(Data for this task begins)

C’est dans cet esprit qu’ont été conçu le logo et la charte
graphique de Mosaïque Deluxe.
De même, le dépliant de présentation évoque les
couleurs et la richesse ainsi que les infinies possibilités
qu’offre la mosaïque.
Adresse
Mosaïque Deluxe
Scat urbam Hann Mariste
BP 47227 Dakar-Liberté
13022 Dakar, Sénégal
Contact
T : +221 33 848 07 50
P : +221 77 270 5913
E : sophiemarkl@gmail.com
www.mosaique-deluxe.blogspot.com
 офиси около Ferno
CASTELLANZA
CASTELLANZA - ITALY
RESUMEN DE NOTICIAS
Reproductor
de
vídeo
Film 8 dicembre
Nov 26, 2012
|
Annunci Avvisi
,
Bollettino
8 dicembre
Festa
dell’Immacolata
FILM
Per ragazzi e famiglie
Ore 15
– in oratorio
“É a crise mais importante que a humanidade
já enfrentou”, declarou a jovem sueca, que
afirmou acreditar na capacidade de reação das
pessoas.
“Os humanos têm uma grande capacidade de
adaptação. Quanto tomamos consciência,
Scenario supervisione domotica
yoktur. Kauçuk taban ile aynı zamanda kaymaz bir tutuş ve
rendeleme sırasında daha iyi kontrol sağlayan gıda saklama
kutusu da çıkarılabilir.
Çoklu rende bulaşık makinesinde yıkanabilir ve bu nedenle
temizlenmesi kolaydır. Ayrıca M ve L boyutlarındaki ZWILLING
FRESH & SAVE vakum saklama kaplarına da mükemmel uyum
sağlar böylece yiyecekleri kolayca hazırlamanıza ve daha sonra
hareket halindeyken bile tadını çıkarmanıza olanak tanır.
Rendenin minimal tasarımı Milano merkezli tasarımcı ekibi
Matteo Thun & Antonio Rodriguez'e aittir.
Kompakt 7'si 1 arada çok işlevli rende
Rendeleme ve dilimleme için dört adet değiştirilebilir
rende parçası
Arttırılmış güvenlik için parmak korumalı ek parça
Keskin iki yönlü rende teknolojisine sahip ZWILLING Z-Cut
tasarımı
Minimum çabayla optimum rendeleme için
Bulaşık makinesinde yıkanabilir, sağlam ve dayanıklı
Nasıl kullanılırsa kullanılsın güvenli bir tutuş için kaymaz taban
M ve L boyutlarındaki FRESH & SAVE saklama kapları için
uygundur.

(Data for this task ends)

Transcribe every record. Match each line exactly.

Solved problem:
C’est dans cet esprit qu’ont été conçu le logo et la charte
graphique de Mosaïque Deluxe.
De même, le dépliant de présentation évoque les
couleurs et la richesse ainsi que les infinies possibilités
qu’offre la mosaïque.
Adresse
Mosaïque Deluxe
Scat urbam Hann Mariste
BP 47227 Dakar-Liberté
13022 Dakar, Sénégal
Contact
T : +221 33 848 07 50
P : +221 77 270 5913
E : sophiemarkl@gmail.com
www.mosaique-deluxe.blogspot.com
 офиси около Ferno
CASTELLANZA
CASTELLANZA - ITALY
RESUMEN DE NOTICIAS
Reproductor
de
vídeo
Film 8 dicembre
Nov 26, 2012
|
Annunci Avvisi
,
Bollettino
8 dicembre
Festa
dell’Immacolata
FILM
Per ragazzi e famiglie
Ore 15
– in oratorio
“É a crise mais importante que a humanidade
já enfrentou”, declarou a jovem sueca, que
afirmou acreditar na capacidade de reação das
pessoas.
“Os humanos têm uma grande capacidade de
adaptação. Quanto tomamos consciência,
Scenario supervisione domotica
yoktur. Kauçuk taban ile aynı zamanda kaymaz bir tutuş ve
rendeleme sırasında daha iyi kontrol sağlayan gıda saklama
kutusu da çıkarılabilir.
Çoklu rende bulaşık makinesinde yıkanabilir ve bu nedenle
temizlenmesi kolaydır. Ayrıca M ve L boyutlarındaki ZWILLING
FRESH & SAVE vakum saklama kaplarına da mükemmel uyum
sağlar böylece yiyecekleri kolayca hazırlamanıza ve daha sonra
hareket halindeyken bile tadını çıkarmanıza olanak tanır.
Rendenin minimal tasarımı Milano merkezli tasarımcı ekibi
Matteo Thun & Antonio Rodriguez'e aittir.
Kompakt 7'si 1 arada çok işlevli rende
Rendeleme ve dilimleme için dört adet değiştirilebilir
rende parçası
Arttırılmış güvenlik için parmak korumalı ek parça
Keskin iki yönlü rende teknolojisine sahip ZWILLING Z-Cut
tasarımı
Minimum çabayla optimum rendeleme için
Bulaşık makinesinde yıkanabilir, sağlam ve dayanıklı
Nasıl kullanılırsa kullanılsın güvenli bir tutuş için kaymaz taban
M ve L boyutlarındaki FRESH & SAVE saklama kapları için
uygundur.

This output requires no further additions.